About T-Mobile:
T-Mobile US, Inc. (NASDAQ: TMUS), headquartered in Bellevue, Washington, is America’s supercharged Un-carrier, connecting millions through its strong nationwide network and flagship brands, T-Mobile and Metro by T-Mobile. Customers benefit from an unmatched combination of value, quality, and exceptional service experience.
About TMUS Global Solutions:
TMUS Global Solutions is a world-class technology powerhouse accelerating the company’s global digital transformation. With a culture built on growth, inclusivity, and global collaboration, the teams here drive innovation at scale, powered by bold thinking.
TMUS India Private Limited operates as TMUS Global Solutions.
Senior Engineer, Software – Data Ingest Engineering
About the Role:
Data Ingest Engineering is the central engineering team building the Enterprise Unified Ingestion Framework for the future that delivers the right data, at the right speed, with the right governance — to every consumer: a T-Mobile customer opening an app, a business analyst asking a natural language question, or an AI agent executing autonomously.
As a Senior Engineer, Software, you will be a hands-on builder and technical lead at the center of that mission — designing and delivering the batch and streaming framework for data pipelines, stores, and APIs that make T-Mobile’s data consumable at any speed, for any consumer. We pride ourselves on fostering a culture of innovation, agile ways of working, and transparency in everything we do. Join us in embodying the spirit of the Un-carrier and make a tangible impact!
What You’ll Do:
- Design and implement high-throughput, event-driven architectures to power near real-time data pipelines for ingesting into Azure + Databricks Lakehouse
- Build cloud-native data pipelines to support batch ingest workloads
- Configure Unity Catalog by designing Bronze/Silver/Gold medallion architecture and optimize for centralized data governance, fine-grained access control, and end-to-end lineage tracking across Databricks workspaces
- Drive engineering excellence by setting standardized DevOps practices and optimizing data engineering code for performance
- Identify and design solutions to potential data processes that can be improved with automation
- Partner with domain teams to onboard new capability use cases, mentor engineers, and contribute to reusable blueprints and reference implementations.
What You’ll Bring:
- 7+ years of software engineering experience focused on data infrastructure and backend systems.
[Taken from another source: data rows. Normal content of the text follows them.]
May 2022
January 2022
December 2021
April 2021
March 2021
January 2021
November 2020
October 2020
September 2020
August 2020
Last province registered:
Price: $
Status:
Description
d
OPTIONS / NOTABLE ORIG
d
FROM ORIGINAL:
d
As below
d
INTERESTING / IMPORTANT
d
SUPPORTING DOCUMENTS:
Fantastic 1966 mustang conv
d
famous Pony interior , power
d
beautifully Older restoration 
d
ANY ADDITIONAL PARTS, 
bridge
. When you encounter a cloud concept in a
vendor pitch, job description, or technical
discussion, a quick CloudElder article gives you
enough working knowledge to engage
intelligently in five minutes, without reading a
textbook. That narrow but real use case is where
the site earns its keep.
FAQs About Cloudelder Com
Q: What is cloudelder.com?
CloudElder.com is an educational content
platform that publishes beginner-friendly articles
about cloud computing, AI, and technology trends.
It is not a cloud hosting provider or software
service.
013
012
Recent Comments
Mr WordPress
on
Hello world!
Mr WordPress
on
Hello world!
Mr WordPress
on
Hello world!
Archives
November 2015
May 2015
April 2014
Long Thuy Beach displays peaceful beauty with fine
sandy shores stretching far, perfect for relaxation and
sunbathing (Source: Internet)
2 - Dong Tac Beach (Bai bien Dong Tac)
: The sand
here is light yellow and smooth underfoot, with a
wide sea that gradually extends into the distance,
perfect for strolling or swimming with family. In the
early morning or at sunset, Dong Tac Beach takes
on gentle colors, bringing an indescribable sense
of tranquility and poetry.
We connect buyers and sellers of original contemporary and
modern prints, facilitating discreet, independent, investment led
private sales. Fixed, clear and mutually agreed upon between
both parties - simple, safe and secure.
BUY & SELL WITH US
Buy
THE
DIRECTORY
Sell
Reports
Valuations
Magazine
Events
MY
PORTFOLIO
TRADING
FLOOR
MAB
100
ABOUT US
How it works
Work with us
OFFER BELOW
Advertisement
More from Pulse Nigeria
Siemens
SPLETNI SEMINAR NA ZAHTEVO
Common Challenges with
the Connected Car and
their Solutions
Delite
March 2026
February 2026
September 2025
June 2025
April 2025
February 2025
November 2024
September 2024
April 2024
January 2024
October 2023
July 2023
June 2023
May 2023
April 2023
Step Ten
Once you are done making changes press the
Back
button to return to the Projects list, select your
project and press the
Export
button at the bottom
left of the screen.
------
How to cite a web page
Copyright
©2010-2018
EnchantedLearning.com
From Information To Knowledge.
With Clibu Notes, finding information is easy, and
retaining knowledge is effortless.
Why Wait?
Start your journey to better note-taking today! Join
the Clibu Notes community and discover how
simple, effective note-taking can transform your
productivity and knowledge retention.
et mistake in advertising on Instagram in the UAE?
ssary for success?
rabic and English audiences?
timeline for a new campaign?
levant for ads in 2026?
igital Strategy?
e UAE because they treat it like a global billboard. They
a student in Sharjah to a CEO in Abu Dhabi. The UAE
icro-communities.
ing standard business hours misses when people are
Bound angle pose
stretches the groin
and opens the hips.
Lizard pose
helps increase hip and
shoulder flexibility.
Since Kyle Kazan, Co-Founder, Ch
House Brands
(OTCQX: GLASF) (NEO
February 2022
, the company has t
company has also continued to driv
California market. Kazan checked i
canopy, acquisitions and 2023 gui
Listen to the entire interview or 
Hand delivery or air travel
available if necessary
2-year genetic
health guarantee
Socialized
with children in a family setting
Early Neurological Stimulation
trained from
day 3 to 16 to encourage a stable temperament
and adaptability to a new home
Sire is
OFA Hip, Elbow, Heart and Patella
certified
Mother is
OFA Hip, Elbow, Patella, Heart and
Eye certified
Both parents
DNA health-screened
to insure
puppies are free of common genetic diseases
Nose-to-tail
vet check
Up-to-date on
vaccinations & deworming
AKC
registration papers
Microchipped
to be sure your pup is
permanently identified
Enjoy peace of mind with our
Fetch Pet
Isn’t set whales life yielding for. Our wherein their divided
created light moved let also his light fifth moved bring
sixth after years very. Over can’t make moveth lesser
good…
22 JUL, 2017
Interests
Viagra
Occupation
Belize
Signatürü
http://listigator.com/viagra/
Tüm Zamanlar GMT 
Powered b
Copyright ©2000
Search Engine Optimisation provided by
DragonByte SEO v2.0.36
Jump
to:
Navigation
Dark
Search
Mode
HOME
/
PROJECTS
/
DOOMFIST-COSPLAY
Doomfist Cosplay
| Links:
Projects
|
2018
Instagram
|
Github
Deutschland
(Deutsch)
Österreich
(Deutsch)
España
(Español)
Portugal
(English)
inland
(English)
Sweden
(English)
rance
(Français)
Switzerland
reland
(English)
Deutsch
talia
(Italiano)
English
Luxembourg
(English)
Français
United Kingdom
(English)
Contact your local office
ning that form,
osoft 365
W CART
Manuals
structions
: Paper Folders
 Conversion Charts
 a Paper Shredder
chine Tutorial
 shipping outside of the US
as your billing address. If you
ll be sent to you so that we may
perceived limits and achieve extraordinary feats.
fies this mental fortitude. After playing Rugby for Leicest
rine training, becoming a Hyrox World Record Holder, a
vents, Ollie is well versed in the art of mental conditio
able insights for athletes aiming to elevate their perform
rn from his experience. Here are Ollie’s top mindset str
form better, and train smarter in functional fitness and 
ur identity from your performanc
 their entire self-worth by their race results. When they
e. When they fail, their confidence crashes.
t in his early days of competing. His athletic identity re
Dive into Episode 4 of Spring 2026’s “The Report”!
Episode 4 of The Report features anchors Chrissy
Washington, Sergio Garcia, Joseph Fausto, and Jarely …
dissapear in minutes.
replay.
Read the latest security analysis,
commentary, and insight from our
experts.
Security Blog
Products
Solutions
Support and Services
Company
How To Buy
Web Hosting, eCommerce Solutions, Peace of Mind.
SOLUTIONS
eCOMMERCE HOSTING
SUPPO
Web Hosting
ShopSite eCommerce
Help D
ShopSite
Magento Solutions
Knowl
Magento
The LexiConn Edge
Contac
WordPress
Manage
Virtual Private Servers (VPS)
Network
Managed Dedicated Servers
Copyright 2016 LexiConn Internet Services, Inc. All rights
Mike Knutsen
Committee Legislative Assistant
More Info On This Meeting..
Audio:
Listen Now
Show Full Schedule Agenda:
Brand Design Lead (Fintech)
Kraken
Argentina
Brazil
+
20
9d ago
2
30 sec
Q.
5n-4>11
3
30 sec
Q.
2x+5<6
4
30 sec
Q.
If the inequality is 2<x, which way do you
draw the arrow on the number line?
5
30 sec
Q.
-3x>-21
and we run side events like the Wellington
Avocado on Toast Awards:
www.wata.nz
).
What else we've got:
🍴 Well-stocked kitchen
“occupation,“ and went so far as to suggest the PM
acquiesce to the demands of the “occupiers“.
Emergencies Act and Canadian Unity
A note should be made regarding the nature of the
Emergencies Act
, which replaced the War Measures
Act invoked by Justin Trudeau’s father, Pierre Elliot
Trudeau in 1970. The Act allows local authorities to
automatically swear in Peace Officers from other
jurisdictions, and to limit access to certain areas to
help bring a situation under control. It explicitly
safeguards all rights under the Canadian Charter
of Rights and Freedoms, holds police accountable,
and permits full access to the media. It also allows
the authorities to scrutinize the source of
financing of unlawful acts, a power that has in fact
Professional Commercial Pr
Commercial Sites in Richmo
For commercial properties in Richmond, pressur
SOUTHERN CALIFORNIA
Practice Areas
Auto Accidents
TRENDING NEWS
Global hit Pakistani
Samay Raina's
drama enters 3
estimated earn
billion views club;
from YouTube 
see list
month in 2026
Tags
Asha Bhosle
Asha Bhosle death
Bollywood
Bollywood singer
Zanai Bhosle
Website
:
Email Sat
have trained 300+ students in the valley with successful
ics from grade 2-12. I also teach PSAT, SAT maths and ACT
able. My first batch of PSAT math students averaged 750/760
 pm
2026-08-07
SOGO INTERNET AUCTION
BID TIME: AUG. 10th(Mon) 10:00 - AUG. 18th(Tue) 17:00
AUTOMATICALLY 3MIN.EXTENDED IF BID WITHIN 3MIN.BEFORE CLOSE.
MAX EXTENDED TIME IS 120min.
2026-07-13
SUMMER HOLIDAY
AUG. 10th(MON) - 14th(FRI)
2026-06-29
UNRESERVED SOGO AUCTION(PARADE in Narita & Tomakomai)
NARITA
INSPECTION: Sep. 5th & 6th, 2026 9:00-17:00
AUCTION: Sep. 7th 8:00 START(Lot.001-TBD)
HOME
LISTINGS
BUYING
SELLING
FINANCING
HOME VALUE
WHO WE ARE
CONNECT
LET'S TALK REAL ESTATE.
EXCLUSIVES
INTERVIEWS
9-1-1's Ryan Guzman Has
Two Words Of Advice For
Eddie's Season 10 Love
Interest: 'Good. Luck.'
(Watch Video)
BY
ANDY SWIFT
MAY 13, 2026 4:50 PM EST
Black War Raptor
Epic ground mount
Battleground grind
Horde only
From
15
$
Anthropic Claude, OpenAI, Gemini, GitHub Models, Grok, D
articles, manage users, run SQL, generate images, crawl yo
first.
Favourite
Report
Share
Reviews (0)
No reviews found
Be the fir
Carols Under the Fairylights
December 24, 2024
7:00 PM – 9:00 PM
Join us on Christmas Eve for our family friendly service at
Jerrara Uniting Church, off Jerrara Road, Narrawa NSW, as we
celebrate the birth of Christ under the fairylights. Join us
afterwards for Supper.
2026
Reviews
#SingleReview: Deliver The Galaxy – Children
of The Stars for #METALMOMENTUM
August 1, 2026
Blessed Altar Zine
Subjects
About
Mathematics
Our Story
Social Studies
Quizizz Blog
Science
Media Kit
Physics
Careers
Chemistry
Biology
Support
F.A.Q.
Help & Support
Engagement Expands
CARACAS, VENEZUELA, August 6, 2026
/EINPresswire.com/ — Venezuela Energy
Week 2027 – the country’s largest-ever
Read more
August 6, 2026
- Hands-on experience with the Microsoft Azure data platform — Azure Data Factory, Event Hubs, Blob Storage, ADLS Gen2, and Azure DevOps for orchestration and CI/CD
- Production experience with Azure Databricks and Delta Lake
- Production experience with PySpark for distributed data processing and transformation.
- Streaming frameworks (Kafka or comparable) for real-time data paths including CDC and incremental batch patterns.
- Strong communication skills with the ability to influence senior stakeholders and lead technical decisions across global teams.
Must Have Skills:
- Data Platform Architecture (Lakehouse, Delta Lake, Azure Databricks)
- Kafka / Streaming Frameworks
- Strong SQL and Python Proficiency
- Experience with Cloud Native Tools
Nice-to-Have:
- Building data infrastructure for AI use cases
- Prior experience in large-enterprise data integration or platform engineering environments
- Prior experience in enterprise platform migrations.